|The Hazar pull-apart along the East Anatolian Fault: Structure and active deformation|
Garcia Moreno, D.; Hubert-Ferrari, A.; Moernaut, J.; van Daele, M.; Damci, E.; De Batist, M. (2008). The Hazar pull-apart along the East Anatolian Fault: Structure and active deformation. Geophys. Res. Abstr. 10(EGU2008-A-01808)

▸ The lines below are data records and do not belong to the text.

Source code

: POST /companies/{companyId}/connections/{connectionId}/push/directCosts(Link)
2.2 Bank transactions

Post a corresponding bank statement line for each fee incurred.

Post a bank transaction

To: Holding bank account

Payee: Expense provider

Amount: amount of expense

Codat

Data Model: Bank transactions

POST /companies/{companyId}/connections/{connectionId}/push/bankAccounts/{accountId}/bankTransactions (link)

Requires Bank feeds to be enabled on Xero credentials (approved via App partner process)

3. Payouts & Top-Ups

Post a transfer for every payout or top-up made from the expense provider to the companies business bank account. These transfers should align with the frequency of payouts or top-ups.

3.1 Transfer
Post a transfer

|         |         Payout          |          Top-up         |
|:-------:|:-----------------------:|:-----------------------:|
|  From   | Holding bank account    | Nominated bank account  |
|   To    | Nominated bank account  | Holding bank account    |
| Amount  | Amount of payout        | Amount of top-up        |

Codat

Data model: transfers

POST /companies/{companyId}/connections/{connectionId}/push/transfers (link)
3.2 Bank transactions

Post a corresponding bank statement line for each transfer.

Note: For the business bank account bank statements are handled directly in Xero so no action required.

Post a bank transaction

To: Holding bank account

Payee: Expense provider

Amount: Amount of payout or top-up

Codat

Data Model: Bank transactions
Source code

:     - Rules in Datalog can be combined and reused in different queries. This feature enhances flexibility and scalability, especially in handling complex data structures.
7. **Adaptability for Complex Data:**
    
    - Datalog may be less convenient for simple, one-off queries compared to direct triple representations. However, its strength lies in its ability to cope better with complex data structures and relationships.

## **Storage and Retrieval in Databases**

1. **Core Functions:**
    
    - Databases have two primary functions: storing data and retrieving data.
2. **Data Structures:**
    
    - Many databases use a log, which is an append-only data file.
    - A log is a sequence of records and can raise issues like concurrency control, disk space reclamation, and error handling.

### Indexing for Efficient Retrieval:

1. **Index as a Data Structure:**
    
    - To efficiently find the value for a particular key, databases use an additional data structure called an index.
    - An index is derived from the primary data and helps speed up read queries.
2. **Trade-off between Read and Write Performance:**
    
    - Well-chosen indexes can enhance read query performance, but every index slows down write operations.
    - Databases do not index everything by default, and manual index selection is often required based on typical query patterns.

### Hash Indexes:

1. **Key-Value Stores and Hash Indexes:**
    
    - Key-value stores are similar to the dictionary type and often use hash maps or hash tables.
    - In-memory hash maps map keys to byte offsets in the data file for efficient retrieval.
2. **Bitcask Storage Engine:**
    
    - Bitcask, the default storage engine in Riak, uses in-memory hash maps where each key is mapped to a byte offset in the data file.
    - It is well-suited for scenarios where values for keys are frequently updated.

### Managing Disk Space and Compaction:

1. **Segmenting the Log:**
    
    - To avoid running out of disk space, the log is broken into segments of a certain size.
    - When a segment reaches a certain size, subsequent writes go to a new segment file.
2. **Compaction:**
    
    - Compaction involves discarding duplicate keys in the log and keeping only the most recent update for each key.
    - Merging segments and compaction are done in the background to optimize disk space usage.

In: Geophysical Research Abstracts. Copernicus: Katlenburg-Lindau. ISSN 1029-7006; e-ISSN 1607-7962
|Auteurs|| || Top |
- Garcia Moreno, D.
- Hubert-Ferrari, A.
- Moernaut, J.
- van Daele, M.
- Damci, E.
- De Batist, M.
The Hazar lake occupies 20 km long, 5 km wide, 200 m deep pull-apart basin along the East Anatolian strike-slip Fault, which accommodates -together with the North Anatolian Fault- the westward extrusion of the Anatolian block. Located within 100 km of at least three major dams on the Euphrates-Tigris river system, it is a major structure along the East Anatolian Fault and locus of two historical earthquakes of magnitude 7.1 and 6.7 in 1874 and 1875 respectively. This poorly studied lake (only approximate bathymetric map, no geophysical survey, or sedimentological information) was the focus in summer 2007 of a multidisciplinary study in order to constrain its structure and sedimentation, and to propose a coherent scenario of the 1874-1875 earthquake sequence.We present here a fault map of the Hazar basin constrained by single-channel highresolution seismic data collected with a mean spacing of 500 m between survey lines. This map shows a pull-apart structure located in the North-Eastern extremity of the lake covering 1/3 of its present extension with the main strike-slip active fault cutting across the pull-apart and uplifting its southern part. This strand is presented as the most probable locus for the 1875 earthquake. Further southwest, the pull-apart structure becomes a half-graben with two parallel faults situated in the southern part of the lake showing varying level of complexity with alternating of small-scale pull-apart and pop-up structures. Finally, a sketch of the structural evolution of the basin is proposed using isochrones mapped from the seismic profiles.